Fragile X syndrome is the most common form of mental retardation that can be inherited from ones? parents. It is caused by the absence of a single protein called the fragile X mental retardation protein or FMRP. As the same implies, the gene that makes FMRP is located on the X chromosome. Men have one copy of the X chromosome whereas women have two copies, each containing a copy of the FMRP gene. Interestingly, the two X-chromosomes in females do not express their genes equally; during early foetal development each cell makes a decision to inactivate one X-chromosome (in a process known as X-inactivation) apparently at random. In the case of females with FXS, if a cell inactivates the chromosome containing the normal gene, the cell will not make FMRP. Similarly, if the cell inactivates the X-chromosome containing the mutant FMR1 gene, the cell will make normal levels of FMRP. Because X-inactivation is random, the severity of neurological defects in females varies depending on the relative number of mutant and normal cells. In mice, we can exploit the fact that females have normal and abnormal cells to learn about how FMRP regulates brain development and whether or not the disease is treatable to certain types of drug treatments. For example the presence of cells with normal levels of FMRP may secrete some factors that rescue the cells that do not express FMRP. Women would only show symptoms if the proportion of normal cells is too low to effectively rescue the mutant cells. In this case identification of the factors by which rescue occurs would provide excellent prospective drug therapies for male and female FXS sufferers. Alternatively, the presence of normal cells may not be able to rescue the mutant cells because the mutant cells do not have the ability to respond to factors made by the normal cells. In this case, alternative forms of treatments that either directly alter the genetics of the mutant cells or that can bypass the normal role of FMRP would have to be pursued. All of the experiments will focus on neurons of the cerebral cortex and hippocampus, brain regions that mediate cognition and memory in mammals. These experiments will therefore guide future research into treatments of FXS. Furthermore, they will be the first experiments to directly examine the development of FXS in females.

Fragile X syndrome (FXS) is the most common genetically inherited form of mental retardation. FXS results from the silencing of the fragile X mental retardation 1 gene (FMR1) and loss of the protein it encodes, FMRP. Humans and mice lacking FMRP show abnormalities in dendritic branching, spine density and morphology, and synaptic plasticity. Preliminary evidence from our laboratory has also revealed a defect in the differentiation of the primary somatosensory cortex of mice lacking FMRP. These developmental morphological and physiological changes are likely to underlie the cognitive deficits associated with FXS.

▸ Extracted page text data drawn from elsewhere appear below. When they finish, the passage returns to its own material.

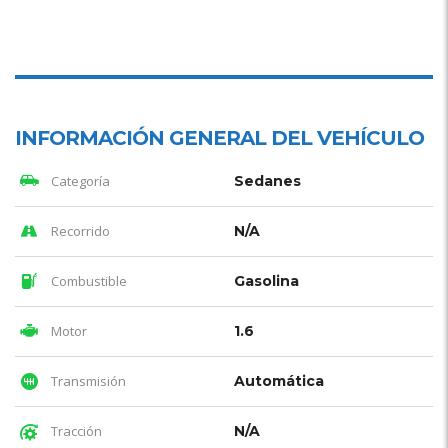
INFORMACIÓN GENERAL DEL VEHÍCULO
Categoría
Sedanes
Recorrido
N/A
Combustible
Gasolina
Motor
1.6
Transmisión
Automática
Tracción
N/A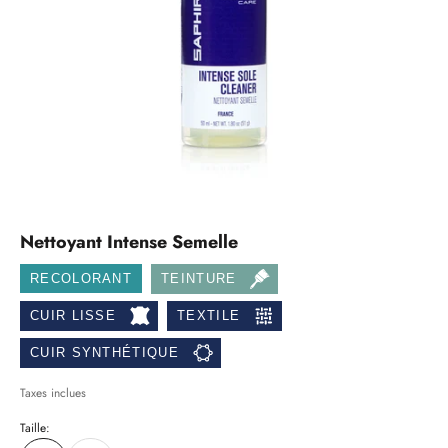
Nettoyant Intense Semelle
RECOLORANT
TEINTURE
CUIR LISSE
TEXTILE
CUIR SYNTHÉTIQUE
Taxes inclues
Taille: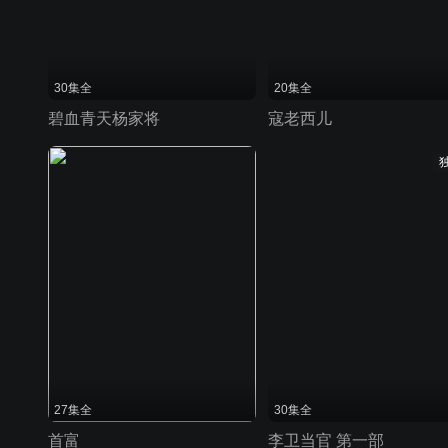
30集全
20集全
碧血青天杨家将
寇老西儿
27集全
30集全
首富
李卫当官 第一部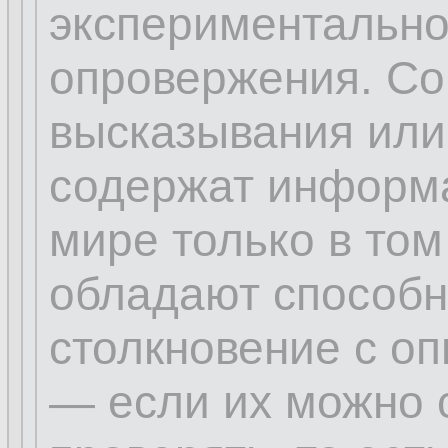
экспериментально
опровержения. Со
высказывания или
содержат информ
мире только в том
обладают способн
столкновение с оп
— если их можно 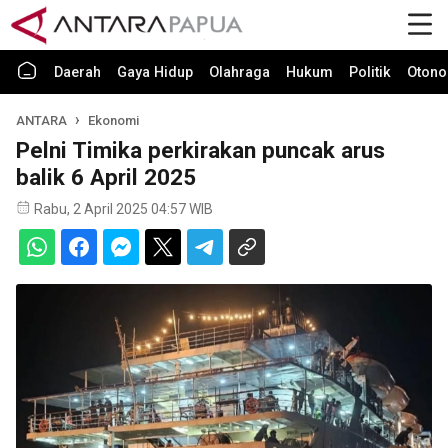
Daerah
Gaya Hidup
Olahraga
Hukum
Politik
Otono
ANTARA
Ekonomi
Pelni Timika perkirakan puncak arus
balik 6 April 2025
Rabu, 2 April 2025 04:57 WIB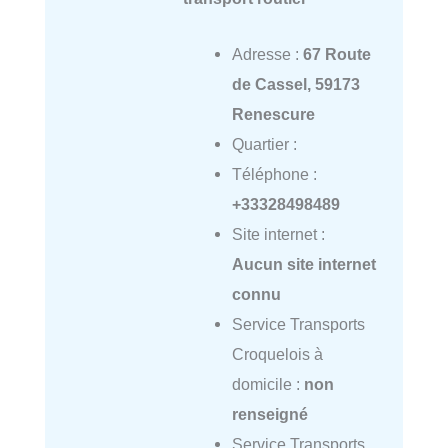
Adresse :
67 Route
de Cassel, 59173
Renescure
Quartier :
Téléphone :
+33328498489
Site internet :
Aucun site internet
connu
Service Transports
Croquelois à
domicile :
non
renseigné
Service Transports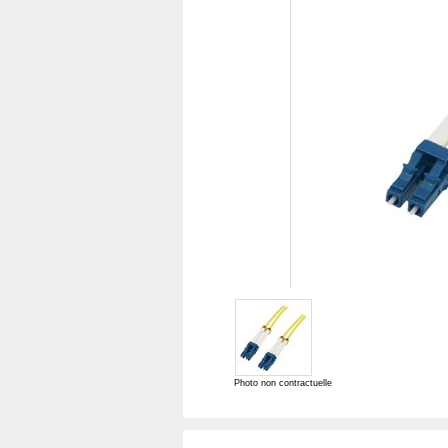
Photo non contractuelle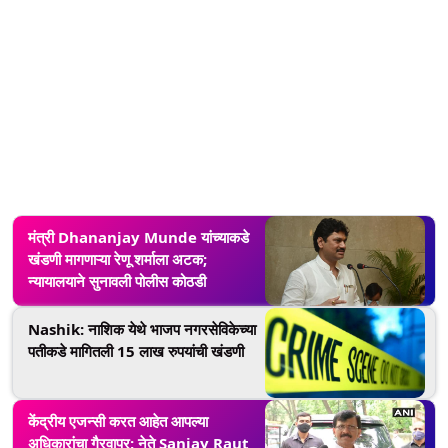
मंत्री Dhananjay Munde यांच्याकडे
खंडणी मागणाऱ्या रेणू शर्माला अटक;
न्यायालयाने सुनावली पोलीस कोठडी
Nashik: नाशिक येथे भाजप नगरसेविकेच्या
पतीकडे मागितली 15 लाख रुपयांची खंडणी
केंद्रीय एजन्सी करत आहेत आपल्या
अधिकारांचा गैरवापर; नेते Sanjay Raut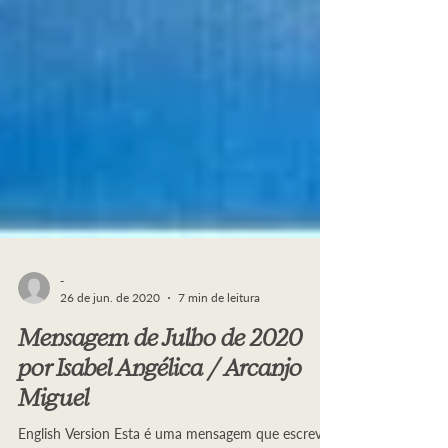
-
26 de jun. de 2020
7 min de leitura
Mensagem de Julho de 2020
por Isabel Angélica / Arcanjo
Miguel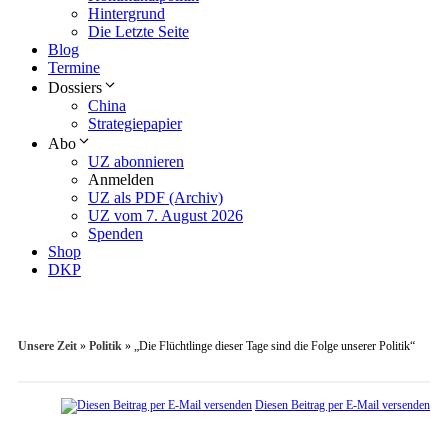
Hintergrund
Die Letzte Seite
Blog
Termine
Dossiers
China
Strategiepapier
Abo
UZ abonnieren
Anmelden
UZ als PDF (Archiv)
UZ vom 7. August 2026
Spenden
Shop
DKP
Unsere Zeit
»
Politik
»
„Die Flüchtlinge dieser Tage sind die Folge unserer Politik“
Diesen Beitrag per E-Mail versenden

As its name implies, FXS is an X chromosome-linked disorder. Although females have two X-chromosomes, the process of X-chromosome inactivation results in one of these being silenced. The result is that females heterozygous for the mutant FMR1 allele are mosaics, with some cells expressing normal levels of FMRP (FMR1+), while others lack FMRP (FMR1-). By examining Fmr1- and Fmr1+ cells in Fmr1+/- mosaic female mice we will determine whether the mutant phenotypes that result from deletion of the Fmr1 gene result from cell autonomous or cell non-autonomous processes. This distinction will give important insight into the cellular processes regulated by FMRP and will have implications for treatments for the disease as has been shown for other X-linked dieases (Guy et al., 2007). Furthermore, this is will be the first study to fully characterize the developmental aetiology of mutant phenotypes in female mice lacking FMRP.

We will take advantage of the stereotypical progression of sensory map formation in primary somatosensory cortex to study early developmental processes. Since much work on the roles of FMRP have used hippocampus, we will also focus on the well-characterised CA3 to CA1 connection to examine juvenile neuronal development and plasticity. In both cases all analysis will be conducted at the level of individual neurons.
Specific Aim 1: To determine whether the Fmr1- and Fmr1+ cells contribute equally to the differentiation of the primary somatosensory cortex in Fmr1+/- female mice.
Specific Aim 2: To determine whether Fmr1- cells have defects in dendrite and spine development in cortical and hippocampal neurons of Fmr1+/- female mice.
Specific Aim 3: To determine whether synaptic plasticity in the hippocampus is altered in Fmr1- cells in Fmr1+/- female animals.

These studies will give valuable insight into the normal function of FMRP in developing neurons and will provide valuable information that will guide future research aimed at finding theapeutic agents to treat FXS.